** Opening Information shown block **

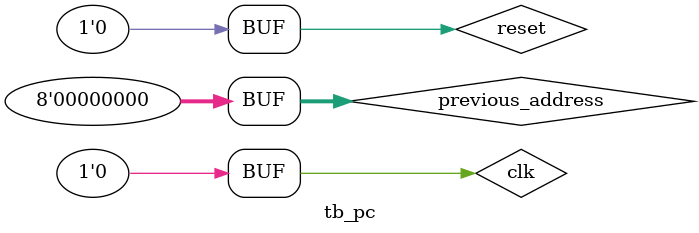
<source format=v>
`timescale 1ns / 1ps


module tb_pc;

	// Inputs
	reg [7:0] previous_address;
	reg clk;
	reg reset;

	// Outputs
	wire [7:0] instruction_address;

	// Instantiate the Unit Under Test (UUT)
	program_counter uut (
		.previous_address(previous_address), 
		.clk(clk), 
		.reset(reset), 
		.instruction_address(instruction_address)
	);

	initial begin
		// Initialize Inputs
		previous_address = 0;
		reset = 1;

		// Wait 100 ns for global reset to finish
		#10;
		reset = 0;
        
		// Add stimulus here

	end
	
	initial begin
	clk = 0;
	repeat(20)
	#5
	clk = ~clk;
	end
      
endmodule


</source>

** Closing Information shown block **

Exercise brief:
Copy out every entry above verbatim. Leave each picture out.

Solution for this problem:
<source format=v>
`timescale 1ns / 1ps


module tb_pc;

	// Inputs
	reg [7:0] previous_address;
	reg clk;
	reg reset;

	// Outputs
	wire [7:0] instruction_address;

	// Instantiate the Unit Under Test (UUT)
	program_counter uut (
		.previous_address(previous_address), 
		.clk(clk), 
		.reset(reset), 
		.instruction_address(instruction_address)
	);

	initial begin
		// Initialize Inputs
		previous_address = 0;
		reset = 1;

		// Wait 100 ns for global reset to finish
		#10;
		reset = 0;
        
		// Add stimulus here

	end
	
	initial begin
	clk = 0;
	repeat(20)
	#5
	clk = ~clk;
	end
      
endmodule


</source>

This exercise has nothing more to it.